Pada nomor “Nyanyian Gelandangan”, aransemen Dinasti diujungi dengan saya adzan, dengan suara ngasak juga pasti. Kemudian ketika metamorfose zaman mentransformasikan Musik-Puisi Dinasti menjadi KiaiKanjeng, banyak sekali saya bawakan shalawat-shalawat. Ada banyak juga deretan kisah-kisah dari sejarah shalawat KiaiKanjeng, tetapi ada satu hal yang harus saya laporkan atau saya putihkan bagi siapa saja yang butuh belajar kehidupan.
Ketika dengan KiaiKanjeng kami coba bawakan kembali Musik-Puisi Dinasti, yang masih pure-ngasak itu, ternyata saya tidak mampu mengulangi atau mencapai apa yang dulu saya pernah capai di Balai RK Dipowinatan.
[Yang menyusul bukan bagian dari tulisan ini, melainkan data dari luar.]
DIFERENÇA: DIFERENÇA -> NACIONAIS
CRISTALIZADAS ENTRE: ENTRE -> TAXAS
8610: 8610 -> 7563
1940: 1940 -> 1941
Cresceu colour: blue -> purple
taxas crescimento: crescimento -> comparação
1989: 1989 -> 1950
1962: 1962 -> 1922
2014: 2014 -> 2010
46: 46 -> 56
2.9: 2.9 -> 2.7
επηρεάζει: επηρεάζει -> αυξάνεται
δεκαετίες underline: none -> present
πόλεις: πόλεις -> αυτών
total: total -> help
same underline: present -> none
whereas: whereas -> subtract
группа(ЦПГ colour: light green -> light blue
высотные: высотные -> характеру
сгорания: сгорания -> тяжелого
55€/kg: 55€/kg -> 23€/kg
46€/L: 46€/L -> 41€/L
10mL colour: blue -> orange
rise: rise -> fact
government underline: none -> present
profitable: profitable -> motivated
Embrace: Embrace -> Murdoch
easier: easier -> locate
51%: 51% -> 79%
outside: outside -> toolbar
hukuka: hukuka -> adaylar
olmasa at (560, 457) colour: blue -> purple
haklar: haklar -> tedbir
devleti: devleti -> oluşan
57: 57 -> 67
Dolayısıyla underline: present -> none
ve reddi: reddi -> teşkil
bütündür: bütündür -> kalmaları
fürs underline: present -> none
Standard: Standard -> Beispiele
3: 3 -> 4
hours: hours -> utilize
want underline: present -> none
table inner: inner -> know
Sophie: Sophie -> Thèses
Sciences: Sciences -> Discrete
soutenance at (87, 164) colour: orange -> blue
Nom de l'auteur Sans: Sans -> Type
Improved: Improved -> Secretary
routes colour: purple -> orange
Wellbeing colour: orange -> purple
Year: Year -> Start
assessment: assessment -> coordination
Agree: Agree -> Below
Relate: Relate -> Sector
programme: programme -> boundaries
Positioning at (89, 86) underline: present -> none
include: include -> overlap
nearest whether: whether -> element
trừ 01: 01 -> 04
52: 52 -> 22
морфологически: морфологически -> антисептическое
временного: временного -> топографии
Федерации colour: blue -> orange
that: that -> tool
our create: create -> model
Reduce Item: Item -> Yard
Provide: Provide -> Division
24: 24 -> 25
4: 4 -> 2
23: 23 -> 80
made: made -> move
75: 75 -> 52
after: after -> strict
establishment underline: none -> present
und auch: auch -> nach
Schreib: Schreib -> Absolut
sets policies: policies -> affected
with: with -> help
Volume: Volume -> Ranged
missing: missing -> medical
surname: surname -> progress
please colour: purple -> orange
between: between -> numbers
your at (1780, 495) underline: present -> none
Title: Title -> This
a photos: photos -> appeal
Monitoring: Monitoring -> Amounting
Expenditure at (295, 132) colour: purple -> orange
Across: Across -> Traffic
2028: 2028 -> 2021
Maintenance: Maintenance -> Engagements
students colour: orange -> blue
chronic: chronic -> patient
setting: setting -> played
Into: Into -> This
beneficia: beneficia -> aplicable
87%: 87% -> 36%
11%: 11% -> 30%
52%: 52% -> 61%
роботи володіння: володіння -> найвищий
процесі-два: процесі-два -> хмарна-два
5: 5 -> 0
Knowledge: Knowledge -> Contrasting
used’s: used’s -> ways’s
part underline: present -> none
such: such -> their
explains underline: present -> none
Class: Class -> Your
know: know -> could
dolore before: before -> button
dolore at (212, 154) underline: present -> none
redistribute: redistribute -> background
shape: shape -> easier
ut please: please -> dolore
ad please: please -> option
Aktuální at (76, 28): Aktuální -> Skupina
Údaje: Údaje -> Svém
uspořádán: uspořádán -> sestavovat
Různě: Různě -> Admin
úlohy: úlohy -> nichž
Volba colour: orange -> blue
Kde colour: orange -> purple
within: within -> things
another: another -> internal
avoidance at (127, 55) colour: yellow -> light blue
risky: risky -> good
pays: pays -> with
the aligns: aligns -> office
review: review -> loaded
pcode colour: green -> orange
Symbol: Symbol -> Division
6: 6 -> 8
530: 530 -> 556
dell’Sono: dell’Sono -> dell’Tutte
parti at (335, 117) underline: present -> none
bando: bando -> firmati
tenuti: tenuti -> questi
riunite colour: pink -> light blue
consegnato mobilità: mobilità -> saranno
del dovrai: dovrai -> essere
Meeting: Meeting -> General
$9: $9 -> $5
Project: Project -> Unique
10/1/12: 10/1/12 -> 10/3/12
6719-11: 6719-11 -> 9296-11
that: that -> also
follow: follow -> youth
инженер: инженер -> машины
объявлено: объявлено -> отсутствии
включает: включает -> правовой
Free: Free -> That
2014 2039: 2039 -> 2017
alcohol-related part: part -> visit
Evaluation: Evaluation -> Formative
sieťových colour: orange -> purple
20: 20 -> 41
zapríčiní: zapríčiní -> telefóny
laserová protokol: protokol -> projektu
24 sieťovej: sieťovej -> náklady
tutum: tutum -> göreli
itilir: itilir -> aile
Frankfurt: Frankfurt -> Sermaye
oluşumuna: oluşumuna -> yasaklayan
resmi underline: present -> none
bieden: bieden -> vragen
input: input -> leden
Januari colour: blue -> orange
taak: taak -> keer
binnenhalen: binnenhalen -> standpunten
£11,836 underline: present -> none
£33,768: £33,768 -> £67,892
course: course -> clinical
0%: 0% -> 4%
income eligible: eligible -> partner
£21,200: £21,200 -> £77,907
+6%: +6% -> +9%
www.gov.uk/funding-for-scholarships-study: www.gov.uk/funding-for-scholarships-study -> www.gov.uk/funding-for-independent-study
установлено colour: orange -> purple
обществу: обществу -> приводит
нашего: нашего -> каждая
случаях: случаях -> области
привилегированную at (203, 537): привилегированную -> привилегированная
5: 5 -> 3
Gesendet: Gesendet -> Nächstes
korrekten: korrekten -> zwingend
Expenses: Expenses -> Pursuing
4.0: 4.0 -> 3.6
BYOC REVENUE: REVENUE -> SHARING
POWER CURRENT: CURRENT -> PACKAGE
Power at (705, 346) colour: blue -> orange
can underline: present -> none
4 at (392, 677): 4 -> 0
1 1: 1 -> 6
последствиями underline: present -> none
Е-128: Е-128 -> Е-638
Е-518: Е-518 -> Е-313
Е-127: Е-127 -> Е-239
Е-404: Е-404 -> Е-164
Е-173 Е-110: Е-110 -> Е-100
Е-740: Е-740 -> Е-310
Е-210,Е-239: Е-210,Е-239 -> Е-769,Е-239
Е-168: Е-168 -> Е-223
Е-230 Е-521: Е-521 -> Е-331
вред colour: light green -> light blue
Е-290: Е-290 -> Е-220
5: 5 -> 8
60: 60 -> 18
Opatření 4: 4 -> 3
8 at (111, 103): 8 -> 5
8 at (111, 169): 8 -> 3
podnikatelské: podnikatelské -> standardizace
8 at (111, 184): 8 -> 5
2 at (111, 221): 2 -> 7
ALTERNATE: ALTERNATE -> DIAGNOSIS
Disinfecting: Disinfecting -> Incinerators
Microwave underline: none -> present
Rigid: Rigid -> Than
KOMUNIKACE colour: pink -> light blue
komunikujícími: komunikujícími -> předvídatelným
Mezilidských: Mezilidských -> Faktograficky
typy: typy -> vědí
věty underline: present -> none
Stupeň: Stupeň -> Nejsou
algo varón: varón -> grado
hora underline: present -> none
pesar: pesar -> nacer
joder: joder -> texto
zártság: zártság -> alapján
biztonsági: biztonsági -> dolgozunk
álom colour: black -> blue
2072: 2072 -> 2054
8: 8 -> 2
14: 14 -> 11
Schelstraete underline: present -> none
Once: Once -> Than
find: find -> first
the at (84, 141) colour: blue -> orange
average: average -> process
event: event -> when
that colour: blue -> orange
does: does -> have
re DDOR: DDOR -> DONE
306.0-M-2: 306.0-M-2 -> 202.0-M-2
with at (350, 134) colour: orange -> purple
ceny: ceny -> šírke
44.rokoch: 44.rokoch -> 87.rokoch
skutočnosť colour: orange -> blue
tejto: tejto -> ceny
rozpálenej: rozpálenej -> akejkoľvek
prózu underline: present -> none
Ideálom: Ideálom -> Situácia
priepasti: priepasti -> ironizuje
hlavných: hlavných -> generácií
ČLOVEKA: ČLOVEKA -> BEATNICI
Padahal pada era KiaiKanjeng, saya sudah agak lebih terpelajar, agak lebih mengerti musik, dan agak lebih canggih melantunkan suara. Adzan seperti di “Nyanyian Gelandangan” tidak bisa lagi saya ulangi, sebab sekarang saya dikepung oleh obsesi kecanggihan dan kehebatan dalam melantunkan suara. Saya tidak bisa murni ngasak seperti waktu di Musik-Puisi Dinasti.
Ternyata saya alami sendiri, melalui pengalaman musik, suatu nilai sejati kehidupan: bahwa hidup di hadapan Allah yang utama bukanlah kehebatan, melainkan kebersahajaan. Bukan kecanggihan, melainkan kemurnian. Bukan prestasi, tapi keikhlasan. Bukan kekuasaan dan kegagahan, melainkan kepatuhan dan kerendahan hati.